To estimate the largest usable row count, rewrite the selected peak formula as:

$$
\text{peak\_without\_scratch}(N)
  = N \cdot B_{\text{per\_row}} + B_{\text{fixed}}
$$

and solve:

$$
N_{\max}
  =
  \left\lfloor
    \frac{M_{\text{usable}} - B_{\text{fixed}}}
         {B_{\text{per\_row}}}
  \right\rfloor
$$

For host streaming fit, solve for `S` first. `S` controls the active GPU batch size even when the full dataset has more than `S` rows.

### Device-resident fit

When the dataset is already on the GPU, the persistent data and centroids use:

$$
\begin{aligned}
\text{dataset\_size} &= N \cdot D \cdot B_x \\
\text{centroids\_size} &= K \cdot D \cdot B_c
\end{aligned}
$$

The nearest-centroid computation is tiled.
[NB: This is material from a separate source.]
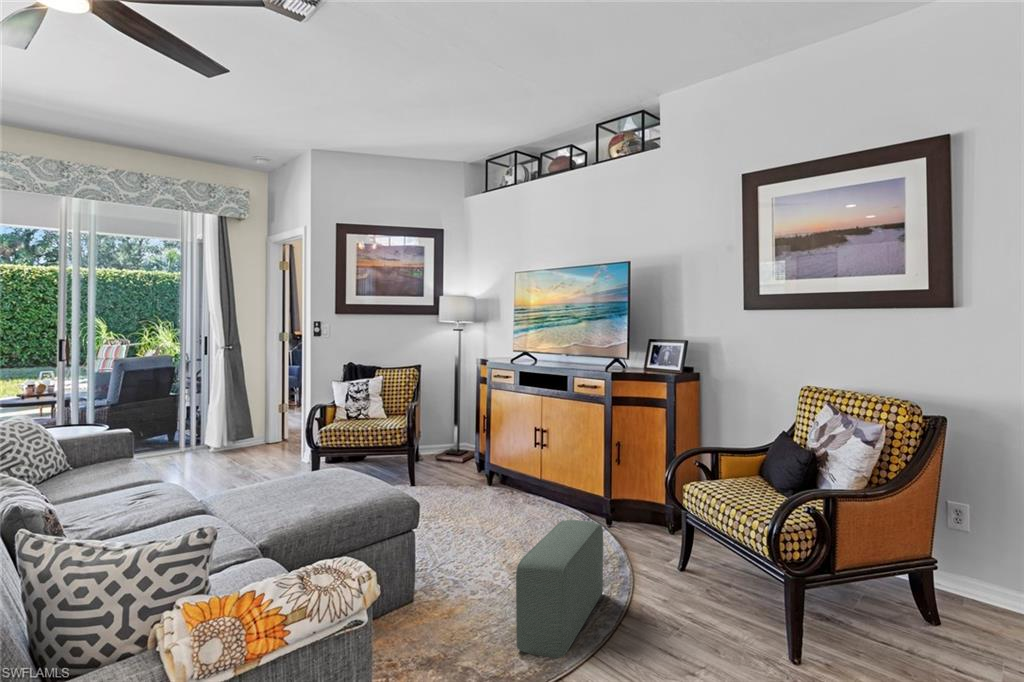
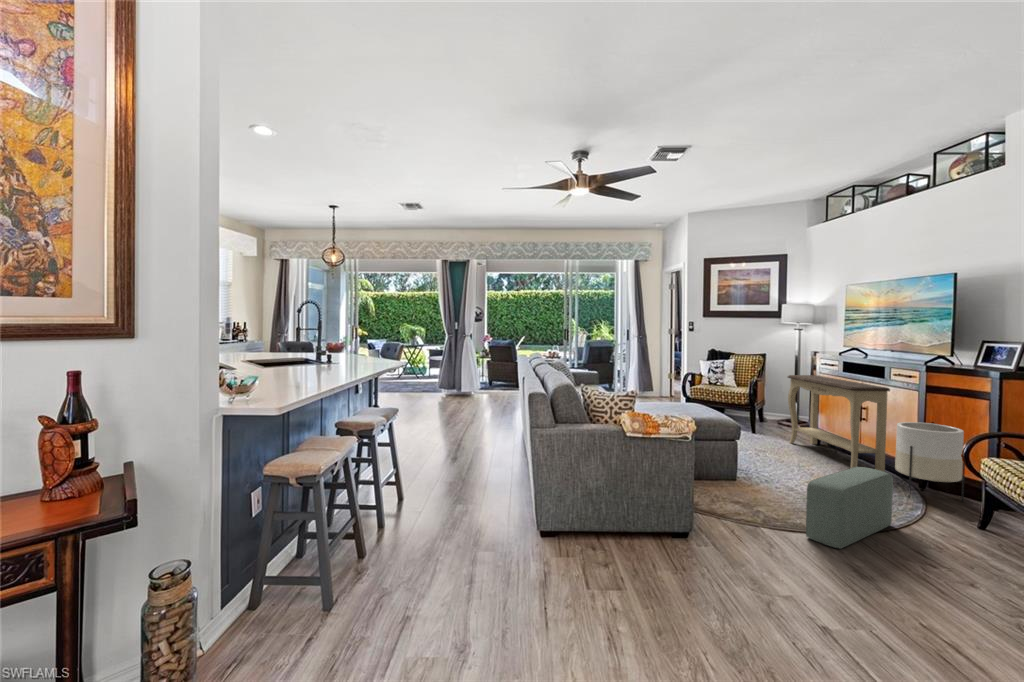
console table: none [453,392,573,518] -> present [788,375,890,472]
planter: none [587,444,653,545] -> present [895,422,965,502]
A useful estimate for the main distance tile is:

$$
\text{distance\_tile\_size}
  \approx \min(N, T_s) \cdot \min(K, T_c) \cdot B_c
$$

The fit peak is approximately:

$$
\begin{aligned}
\text{fit\_peak}
  \approx&\ \text{dataset\_size}
   + \text{centroids\_size} \\
  &+ \text{distance\_tile\_size}
   + \text{scratch}
\end{aligned}
$$

### Host streaming fit

For host-resident data, cuVS can stream rows to the GPU in batches. If `streaming_batch_size = 0`, then `S = N`; otherwise `S = streaming_batch_size`.

$$
\begin{aligned}
\text{streaming\_batch\_size}
  &= S \cdot D \cdot B_x \\
\text{fit\_peak}
  \approx&\ \text{streaming\_batch\_size}
   + \text{centroids\_size} \\
  &+ \min(S, T_s) \cdot \min(K, T_c) \cdot B_c
   + \text{scratch}
\end{aligned}
$$

Use a smaller `streaming_batch_size` when the host-data fit path runs out of GPU memory. Use a larger value when GPU memory is available and transfer overhead dominates.

### Prediction

Prediction needs the input rows, centroids, output labels, and a distance tile:

$$
\begin{aligned}
\text{labels\_size} &= N \cdot B_l \\
\text{predict\_peak}
  \approx&\ N \cdot D \cdot B_x
   + K \cdot D \cdot B_c \\
  &+ \text{labels\_size}
   + \text{distance\_tile\_size}
   + \text{scratch}
\end{aligned}
$$

For large `K`, reduce `batch_centroids`. For large `N`, reduce `batch_samples` or use the host streaming fit path when fitting from host data.